Sunday, May 11, 2014

Finding the Joy in Motherhood

A few years ago I was made aware of a very sad fact.  I am not a playful, joyful person.  I think that I used to be one, before I grew up, got serious and responsible, and had a husband and kids.  I really was a lot of fun.  Now I am all about business.  Having identified a problem, I am now implementing a plan to be more playful.  Look folks it doesn't happen overnight- I have to work at this.  I thought an easy place to start was being intentional about playing with the kids.   Problem is, I don't really like that kind of play.  I LOVE spending time with my kiddos 1:1, but their ways of spending free time and mine are vastly different.   Do any of us really get great joy from the act of having a tea party? I don't know, maybe some of you parents really DO love that and that is awesome.  I admire you.  Really, I do.
My path to holiness just hasn't taken me that far yet.  I find myself watching the clock wondering how many more times I am going to have to say "yummy" about the plastic cookie I am pretending to consume.  At least it is a calorie free cookie…

I seem to be unable to turn my mind off.  I catalogue all the things that I could be/should be doing instead.  I wonder if I am going to have time to make the dinner I planned or if I am going to have to do a quick short cut dinner instead.  And then, even sometimes, I find myself a little resentful that I am sitting there instead of doing what I really want to do or need to do.

So for a while, when making my ToDo list I included "do puzzle with Gracie" and "play board game with JR" .  You know, to give me some credit for that good play time.
 That didn't work well either.  It just left me feeling guilty.

From time to time I listen to Denis Prager.  He is a conservative talk show host and on Fridays he does a Happiness Hour.  It is just what it sounds like.  He talks about the importance of being, finding, choosing happiness.  My husband too has been on a happiness kick the past few months. He too is fond of telling us all "happiness is a choice".  And it is.  I guess.  He really has been much happier. It seems easier for him.

How to actually get from saying "okay I am going to be happy" to having the joyful feelings eludes me.  Both Prager and author Ann Voskamp suggest that you make that leap through gratitude.  They say the key to joyful living is thankfulness.  It is the ability to see how much in life we have the be thankful for.  Once we identify all those specific, beautiful, wonderful things around us it allows our hearts become filled with joy.

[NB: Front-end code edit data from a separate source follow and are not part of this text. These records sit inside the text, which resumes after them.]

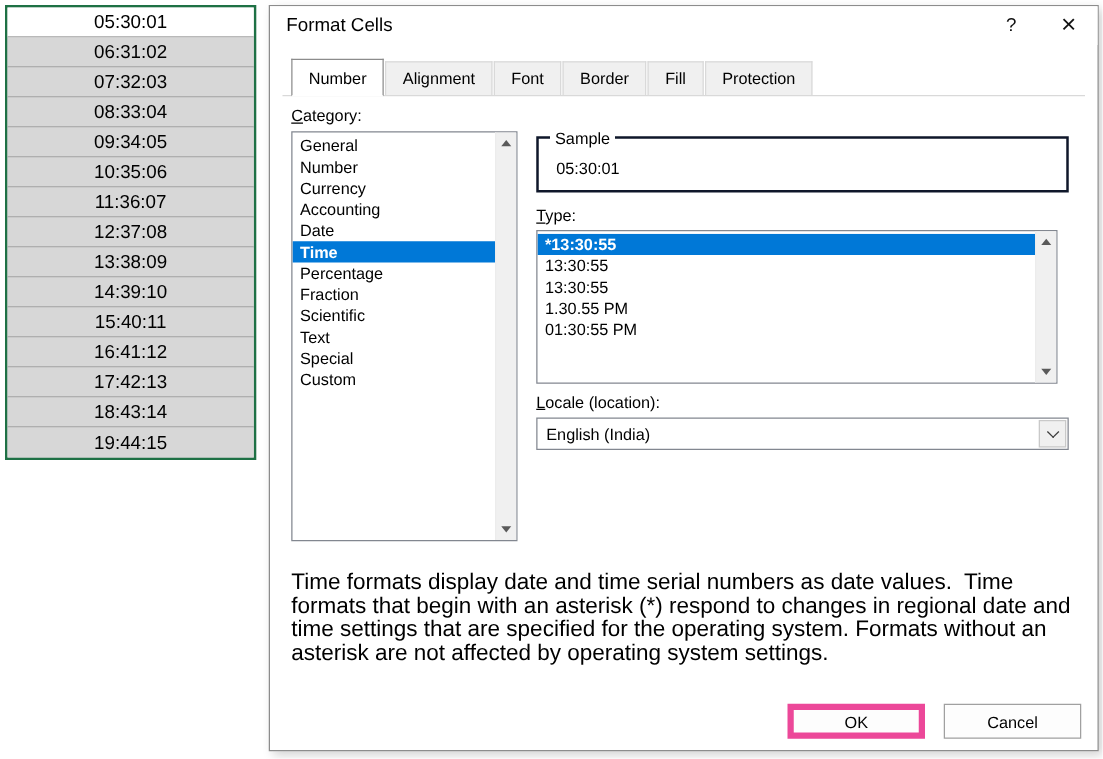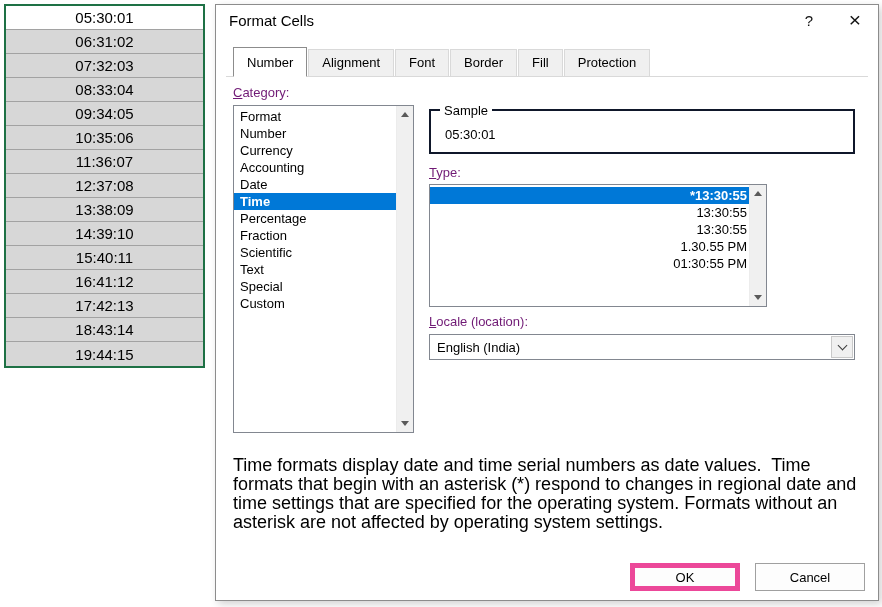--- a/index.html
+++ b/index.html
@@ -28,7 +28,7 @@
   .tab.selected { background:#fff; border:1px solid #8c8c8c; border-bottom:1px solid #fff;
                   margin-bottom:-1px; padding-top:7px; z-index:2; }
 
-  .label { position:absolute; font-size:13px; color:#701a75; }
+  .label { position:absolute; font-size:13px; color:#000000; }
   .mnemonic::first-letter { text-decoration:underline; }
   .cat-label { left:17px; top:80px; }
   .type-label { left:213px; top:160px; }

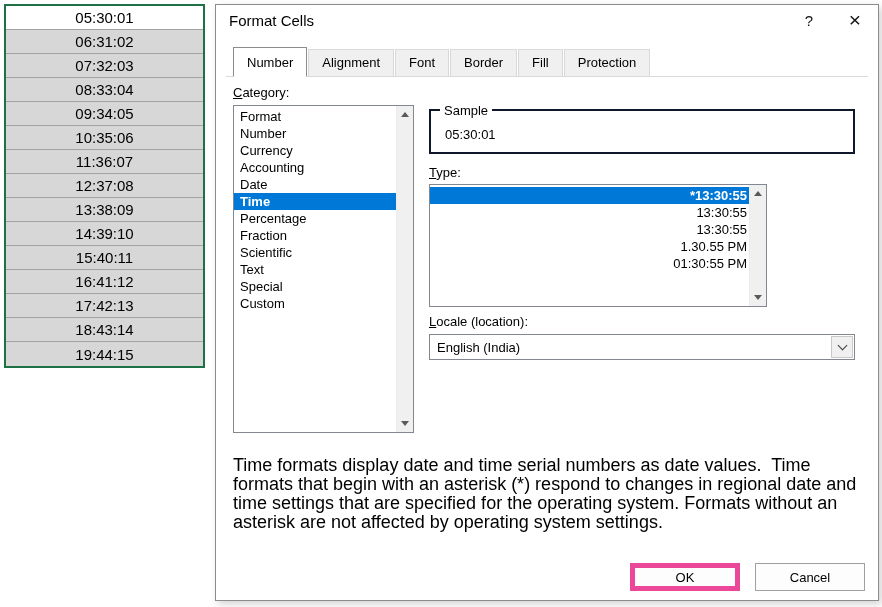--- a/index.html
+++ b/index.html
@@ -115,7 +115,7 @@
 
     <div class="listbox category-listbox">
       <div class="list-items">
-          <div class="list-item">Format</div>
+          <div class="list-item">General</div>
           <div class="list-item">Number</div>
           <div class="list-item">Currency</div>
           <div class="list-item">Accounting</div>

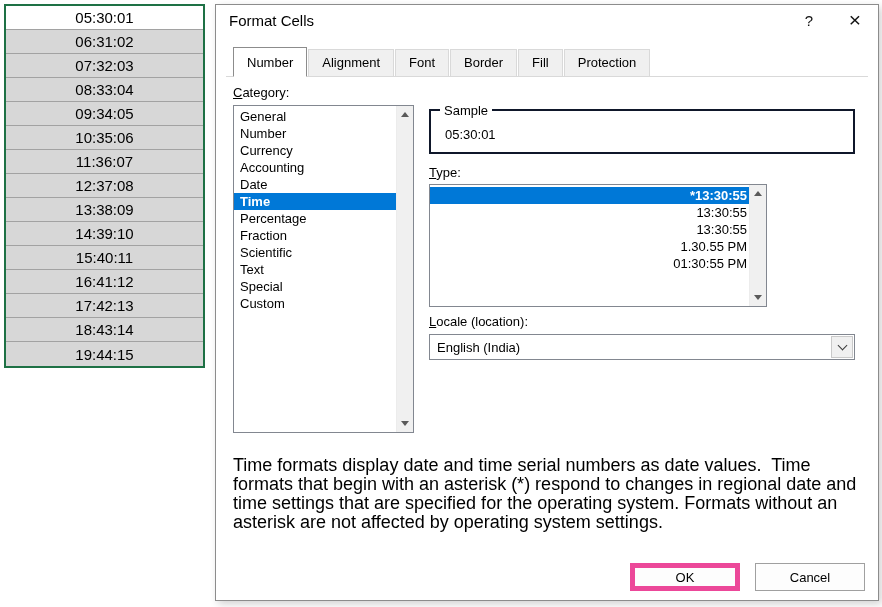--- a/index.html
+++ b/index.html
@@ -36,7 +36,7 @@
 
   .listbox { position:absolute; background:#fff; border:1px solid #828790; }
   .category-listbox { left:17px; top:100px; width:181px; height:328px; }
-  .type-listbox { left:213px; top:179px; width:338px; height:123px;text-align:right; }
+  .type-listbox { left:213px; top:179px; width:417px; height:123px; }
   .list-items { position:absolute; left:0; top:2px; right:17px; bottom:0; overflow:hidden; }
   .list-item { font-size:13px; line-height:16px; padding:1px 2px 0 6px; white-space:nowrap; color:#000; }
   .list-item.selected { background:#0078d7; color:#fff;font-weight:bold; }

Voskamp goes into MUCH detail in her book One Thousand Gifts.  The full review of the book is here.  In this marvelous book she reveals here thesis that no matter how much you suffer, and no matter how much you want to be happy, it is only in Eucharist - or Thanksgiving - that you can grow in joy and fullness.  In every situation you can have joy if you can be thankful for the goodness that surrounds you at all times.  And not just thankfulness for the big things. The key is finding thanks in the details of life and making it a habit.
Voskamp catalogues them:  
"37. Windmills droning in day's last breeze
38. Wool sweaters with turtleneck collars
39. Faint aroma or cattle and straw"

My current list is a bit more urban:

the song of the bird outside the window, 
the smell of the coffee in the am, 
the feeling of clean sheets, 
the gift of a good night sleep, 
the ability to breathe deeply,
listing to Anthony talk & sing to himself while he sweeps the garage

Voskamp says that when we take the time to stop and be thankful for the little things, joy is the natural extension, the reward from our Father.  It is His "your welcome" to our "thank you".

This is such a great example to set for our children. There are a dozen things I pray my children will grow to be - one of them is grateful.  Since virtues are caught - not taught- my living with a grateful and joyful spirit is the best way to give them a shot at being thankful themselves.  So my new strategy for being more joyful is to be more thankful and to look for ways to say "yes" to the kids in a way that inspires playfulness and a more youthful heart for myself without adding drudgery to my day.

It is important to connect with the kids 1:1 so I have found little ways to connect regularly with each of them that is not necessarily play related.  Gardening with the kids, painting finger nails, having our weekly lunch dates, snuggle time, story times whatever -  Leaving me with good quality time with them (and only an occasional tea party).


So this Mother's Day weekend I commit that when I read them stories I will use the silly voices, I will treat them to snack time at Mamacita's Restaurant (when we make-believe my kitchen is a fine dining establishment), I will tickle them, I will hug them, I will play Hide and Seek.   I will stop and take some time to be grateful and thankful that they WANT me in their lives now.  I will give extra thanks out loud each night during prayer time for those specific blessings of the day that have touched my heart.  I don't have to play dolls or build LEGOs with them in order to live a more joyful & playful life -  and that is one more thing for which I am thankful!